Spinal cords (L₁-L₅) were separated at 2 days after remifentanil infusion. Compared with that in the control group, the membrane fraction of DOR exhibited a significant increase after remifentanil infusion and/or incision, whereas total protein levels of DOR were not affected (P<0.01; Fig. 3). The ratio of membrane to total DOR increased in the remifentanil and the incision group on day 2 (P=0.007 and 0.003, respectively). The membrane DOR expression in the RI group demonstrated a notable increased compared with the R and I groups. The ratio of membrane to total DOR also significantly increased compared with the R and I groups. Together, these results suggested that remifentanil infusion and/or incision promoted DOR membrane trafficking in the spinal cord. Remifentanil infusion and incision had an additive effect on promoting DOR membrane trafficking.

The selective DOR agonist deltorphin or the antagonist naltrindole were used to investigate whether DOR participates in remifentanil-induced postoperative hyperalgesia. Compared with that in the RI group, the DOR agonist deltorphin had no effect on either mechanical or thermal hyperalgesia. However, it was observed that DOR antagonist naltrindole significantly decreased remifentanil-induced increases in PWT and PWL (P<0.05; Fig. 4). The anti-hyperalgesic effect of naltrindole was demonstrated in the rat model of remifentanil-induced postoperative hyperalgesia. These results suggested that inhibition of DOR had an anti-hyperalgesia effect in the remifentanil and incision-induced hyperalgesia model.
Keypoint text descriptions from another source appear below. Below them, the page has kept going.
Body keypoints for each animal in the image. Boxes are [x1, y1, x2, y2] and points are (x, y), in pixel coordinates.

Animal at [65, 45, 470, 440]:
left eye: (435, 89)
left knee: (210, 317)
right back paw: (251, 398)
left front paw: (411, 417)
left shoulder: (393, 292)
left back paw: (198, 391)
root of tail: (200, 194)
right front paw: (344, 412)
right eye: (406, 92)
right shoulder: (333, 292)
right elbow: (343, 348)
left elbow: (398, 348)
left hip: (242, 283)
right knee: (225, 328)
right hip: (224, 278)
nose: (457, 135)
Compared with that in the control group, the expression of membrane GluR1 increased in dorsal horn neurons in the remifentanil and incision group (P=0.0009). The membrane GluR1 expression levels were not significantly different between the RI group and the RD group. Naltindole treatment inhibited remifentanil and incision-induced increases in mGluR1 and the m/t GluR1 ratio (P=0.0013, 0.0022). However, no change in total protein levels of GluR1 was observed in all groups (P=0.463; Fig. 5). The increased ratio of membrane to total DOR in the RI group and RD group was restored by naltrindole treatment (P=0.0065 and 0.0035). These results suggested that DOR inhibition alleviated GluR1 membrane insertion in rats with remifentanil and incision-induced hyperalgesia.
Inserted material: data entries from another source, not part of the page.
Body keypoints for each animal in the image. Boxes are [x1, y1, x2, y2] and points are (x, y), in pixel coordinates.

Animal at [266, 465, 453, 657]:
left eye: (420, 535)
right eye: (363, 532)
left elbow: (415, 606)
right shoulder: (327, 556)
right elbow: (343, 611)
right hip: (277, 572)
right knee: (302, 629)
To examine the role of DOR in the function of AMPAR in spinal cord neurons, whole-cell patch-clamp recordings were made in the presence of remifentanil to detect the changes in the AMPAR-mediated mEPSC. Representative traces of AMPAR-mediated mEPSCs in different groups are presented in Fig. 6A. Incubation with remifentanil significantly increased the amplitude of the AMPAR-mediated mEPSC, while decreasing the inter-event interval (P=0.0012 and 0.0004, respectively; Fig. 6), suggesting that the function of AMPAR in the spinal cord was enhanced after treatment with 4 nM remifentanil. No significant difference in the amplitude and frequency of the AMPAR current was observed between the remifentanil and the remifentanil + deltorphin group. However, naltrindole decreased the remifentanil-induced changes in the amplitude and the frequency of the AMPAR-mediated mEPSC when compared with that in the R group (P<0.001; Fig. 6B and C). These results suggested that the increased AMPAR function in the remifentanil-induced hyperalgesia state is consistent with the activation of DOR in the spinal cord.
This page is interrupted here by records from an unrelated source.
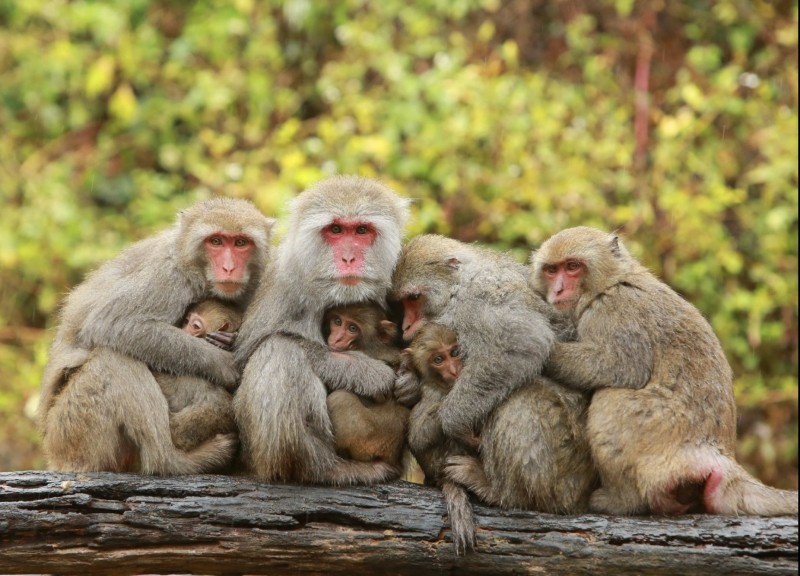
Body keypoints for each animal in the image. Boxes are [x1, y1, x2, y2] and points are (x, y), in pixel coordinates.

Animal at [37, 198, 276, 472]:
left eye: (240, 243)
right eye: (216, 241)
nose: (229, 268)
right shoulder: (169, 276)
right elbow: (114, 322)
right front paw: (223, 364)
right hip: (70, 431)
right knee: (113, 361)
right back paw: (172, 460)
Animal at [324, 302, 410, 468]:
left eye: (352, 328)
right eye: (337, 321)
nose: (337, 339)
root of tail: (390, 455)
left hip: (366, 440)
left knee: (340, 398)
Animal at [390, 234, 560, 446]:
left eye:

To further examine the role of DOR in remifentanil-induced enhancement of AMPAR expression, the phosphorylation of GluR1 at Ser845 and the expression of PKA in total protein were measured using western blot analysis. Remifentanil infusion and incision increased the phosphorylation of GluR1 at Ser 845 and the expression of PKA (P=0.0005 and 0.0012, respectively). This increase was inhibited with the application of naltrindole, indicating that the phosphorylation of GluR1 and PKA was dependent on the activity of DOR in rats with remifentanil-induced hyperalgesia (P=0.0023 and 0.0042; Fig. 7).